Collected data
━━━━

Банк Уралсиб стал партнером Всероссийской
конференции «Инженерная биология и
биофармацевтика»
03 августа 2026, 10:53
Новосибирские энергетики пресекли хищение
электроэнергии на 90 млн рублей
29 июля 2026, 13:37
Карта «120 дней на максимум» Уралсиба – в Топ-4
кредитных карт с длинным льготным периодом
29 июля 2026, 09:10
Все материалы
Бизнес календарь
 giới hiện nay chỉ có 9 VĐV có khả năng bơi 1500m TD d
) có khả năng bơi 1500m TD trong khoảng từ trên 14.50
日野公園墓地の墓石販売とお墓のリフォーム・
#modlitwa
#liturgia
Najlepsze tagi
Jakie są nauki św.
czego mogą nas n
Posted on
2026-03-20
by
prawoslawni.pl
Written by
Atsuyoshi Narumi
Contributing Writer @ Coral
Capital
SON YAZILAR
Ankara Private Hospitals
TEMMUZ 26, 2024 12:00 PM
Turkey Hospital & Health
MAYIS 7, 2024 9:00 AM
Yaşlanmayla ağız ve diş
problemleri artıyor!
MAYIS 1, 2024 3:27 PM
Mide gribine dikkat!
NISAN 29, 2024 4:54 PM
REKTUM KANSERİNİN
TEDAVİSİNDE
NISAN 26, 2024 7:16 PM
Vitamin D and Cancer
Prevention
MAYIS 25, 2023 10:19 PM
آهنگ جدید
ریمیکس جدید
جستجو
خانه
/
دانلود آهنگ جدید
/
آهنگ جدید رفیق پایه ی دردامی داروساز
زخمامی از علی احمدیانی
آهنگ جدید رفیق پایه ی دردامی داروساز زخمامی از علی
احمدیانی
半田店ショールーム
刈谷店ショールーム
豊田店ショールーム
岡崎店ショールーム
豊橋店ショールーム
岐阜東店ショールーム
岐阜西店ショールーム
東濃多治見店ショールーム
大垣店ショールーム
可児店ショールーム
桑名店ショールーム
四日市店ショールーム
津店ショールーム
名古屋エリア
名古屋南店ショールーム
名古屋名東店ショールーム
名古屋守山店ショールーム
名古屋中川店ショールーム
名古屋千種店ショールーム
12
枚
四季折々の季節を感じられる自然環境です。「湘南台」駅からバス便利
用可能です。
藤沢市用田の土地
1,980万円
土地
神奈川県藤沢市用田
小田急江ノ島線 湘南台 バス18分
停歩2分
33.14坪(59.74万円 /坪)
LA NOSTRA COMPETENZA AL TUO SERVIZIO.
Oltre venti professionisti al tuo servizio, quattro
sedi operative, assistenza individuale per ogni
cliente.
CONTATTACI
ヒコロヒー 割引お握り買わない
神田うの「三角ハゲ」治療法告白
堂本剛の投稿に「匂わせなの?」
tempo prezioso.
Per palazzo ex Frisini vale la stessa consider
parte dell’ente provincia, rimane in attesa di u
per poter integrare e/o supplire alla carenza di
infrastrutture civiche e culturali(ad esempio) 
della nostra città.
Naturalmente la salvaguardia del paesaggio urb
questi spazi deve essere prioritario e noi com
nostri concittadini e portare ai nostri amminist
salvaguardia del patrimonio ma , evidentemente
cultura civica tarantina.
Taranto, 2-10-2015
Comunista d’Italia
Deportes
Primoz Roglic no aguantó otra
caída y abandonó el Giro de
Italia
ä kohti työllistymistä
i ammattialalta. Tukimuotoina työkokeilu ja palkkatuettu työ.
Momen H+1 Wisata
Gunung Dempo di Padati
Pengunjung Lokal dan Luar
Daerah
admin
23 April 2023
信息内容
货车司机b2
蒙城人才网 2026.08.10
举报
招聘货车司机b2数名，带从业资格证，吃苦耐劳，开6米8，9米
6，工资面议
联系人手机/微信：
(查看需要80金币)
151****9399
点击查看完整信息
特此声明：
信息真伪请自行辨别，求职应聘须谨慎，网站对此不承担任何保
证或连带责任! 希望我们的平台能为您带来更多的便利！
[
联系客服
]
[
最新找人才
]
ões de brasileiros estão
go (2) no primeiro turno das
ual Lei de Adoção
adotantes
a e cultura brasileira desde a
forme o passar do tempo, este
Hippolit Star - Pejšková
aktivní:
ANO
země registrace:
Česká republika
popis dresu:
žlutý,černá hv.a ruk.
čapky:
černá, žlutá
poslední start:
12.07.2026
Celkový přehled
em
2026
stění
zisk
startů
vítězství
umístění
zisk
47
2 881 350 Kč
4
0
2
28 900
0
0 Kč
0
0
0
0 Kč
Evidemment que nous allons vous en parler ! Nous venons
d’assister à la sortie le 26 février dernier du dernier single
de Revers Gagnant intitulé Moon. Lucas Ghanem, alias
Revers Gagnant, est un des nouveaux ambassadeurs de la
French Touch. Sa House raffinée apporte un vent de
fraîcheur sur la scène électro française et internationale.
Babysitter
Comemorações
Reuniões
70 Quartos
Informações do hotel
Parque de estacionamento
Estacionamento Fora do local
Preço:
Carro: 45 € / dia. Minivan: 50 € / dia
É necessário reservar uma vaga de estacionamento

━━━━

▶ **Assignment**
Transcribe each of the records above exactly.

▶ **Your solution**
Банк Уралсиб стал партнером Всероссийской
конференции «Инженерная биология и
биофармацевтика»
03 августа 2026, 10:53
Новосибирские энергетики пресекли хищение
электроэнергии на 90 млн рублей
29 июля 2026, 13:37
Карта «120 дней на максимум» Уралсиба – в Топ-4
кредитных карт с длинным льготным периодом
29 июля 2026, 09:10
Все материалы
Бизнес календарь
 giới hiện nay chỉ có 9 VĐV có khả năng bơi 1500m TD d
) có khả năng bơi 1500m TD trong khoảng từ trên 14.50
日野公園墓地の墓石販売とお墓のリフォーム・
#modlitwa
#liturgia
Najlepsze tagi
Jakie są nauki św.
czego mogą nas n
Posted on
2026-03-20
by
prawoslawni.pl
Written by
Atsuyoshi Narumi
Contributing Writer @ Coral
Capital
SON YAZILAR
Ankara Private Hospitals
TEMMUZ 26, 2024 12:00 PM
Turkey Hospital & Health
MAYIS 7, 2024 9:00 AM
Yaşlanmayla ağız ve diş
problemleri artıyor!
MAYIS 1, 2024 3:27 PM
Mide gribine dikkat!
NISAN 29, 2024 4:54 PM
REKTUM KANSERİNİN
TEDAVİSİNDE
NISAN 26, 2024 7:16 PM
Vitamin D and Cancer
Prevention
MAYIS 25, 2023 10:19 PM
آهنگ جدید
ریمیکس جدید
جستجو
خانه
/
دانلود آهنگ جدید
/
آهنگ جدید رفیق پایه ی دردامی داروساز
زخمامی از علی احمدیانی
آهنگ جدید رفیق پایه ی دردامی داروساز زخمامی از علی
احمدیانی
半田店ショールーム
刈谷店ショールーム
豊田店ショールーム
岡崎店ショールーム
豊橋店ショールーム
岐阜東店ショールーム
岐阜西店ショールーム
東濃多治見店ショールーム
大垣店ショールーム
可児店ショールーム
桑名店ショールーム
四日市店ショールーム
津店ショールーム
名古屋エリア
名古屋南店ショールーム
名古屋名東店ショールーム
名古屋守山店ショールーム
名古屋中川店ショールーム
名古屋千種店ショールーム
12
枚
四季折々の季節を感じられる自然環境です。「湘南台」駅からバス便利
用可能です。
藤沢市用田の土地
1,980万円
土地
神奈川県藤沢市用田
小田急江ノ島線 湘南台 バス18分
停歩2分
33.14坪(59.74万円 /坪)
LA NOSTRA COMPETENZA AL TUO SERVIZIO.
Oltre venti professionisti al tuo servizio, quattro
sedi operative, assistenza individuale per ogni
cliente.
CONTATTACI
ヒコロヒー 割引お握り買わない
神田うの「三角ハゲ」治療法告白
堂本剛の投稿に「匂わせなの?」
tempo prezioso.
Per palazzo ex Frisini vale la stessa consider
parte dell’ente provincia, rimane in attesa di u
per poter integrare e/o supplire alla carenza di
infrastrutture civiche e culturali(ad esempio) 
della nostra città.
Naturalmente la salvaguardia del paesaggio urb
questi spazi deve essere prioritario e noi com
nostri concittadini e portare ai nostri amminist
salvaguardia del patrimonio ma , evidentemente
cultura civica tarantina.
Taranto, 2-10-2015
Comunista d’Italia
Deportes
Primoz Roglic no aguantó otra
caída y abandonó el Giro de
Italia
ä kohti työllistymistä
i ammattialalta. Tukimuotoina työkokeilu ja palkkatuettu työ.
Momen H+1 Wisata
Gunung Dempo di Padati
Pengunjung Lokal dan Luar
Daerah
admin
23 April 2023
信息内容
货车司机b2
蒙城人才网 2026.08.10
举报
招聘货车司机b2数名，带从业资格证，吃苦耐劳，开6米8，9米
6，工资面议
联系人手机/微信：
(查看需要80金币)
151****9399
点击查看完整信息
特此声明：
信息真伪请自行辨别，求职应聘须谨慎，网站对此不承担任何保
证或连带责任! 希望我们的平台能为您带来更多的便利！
[
联系客服
]
[
最新找人才
]
ões de brasileiros estão
go (2) no primeiro turno das
ual Lei de Adoção
adotantes
a e cultura brasileira desde a
forme o passar do tempo, este
Hippolit Star - Pejšková
aktivní:
ANO
země registrace:
Česká republika
popis dresu:
žlutý,černá hv.a ruk.
čapky:
černá, žlutá
poslední start:
12.07.2026
Celkový přehled
em
2026
stění
zisk
startů
vítězství
umístění
zisk
47
2 881 350 Kč
4
0
2
28 900
0
0 Kč
0
0
0
0 Kč
Evidemment que nous allons vous en parler ! Nous venons
d’assister à la sortie le 26 février dernier du dernier single
de Revers Gagnant intitulé Moon. Lucas Ghanem, alias
Revers Gagnant, est un des nouveaux ambassadeurs de la
French Touch. Sa House raffinée apporte un vent de
fraîcheur sur la scène électro française et internationale.
Babysitter
Comemorações
Reuniões
70 Quartos
Informações do hotel
Parque de estacionamento
Estacionamento Fora do local
Preço:
Carro: 45 € / dia. Minivan: 50 € / dia
É necessário reservar uma vaga de estacionamento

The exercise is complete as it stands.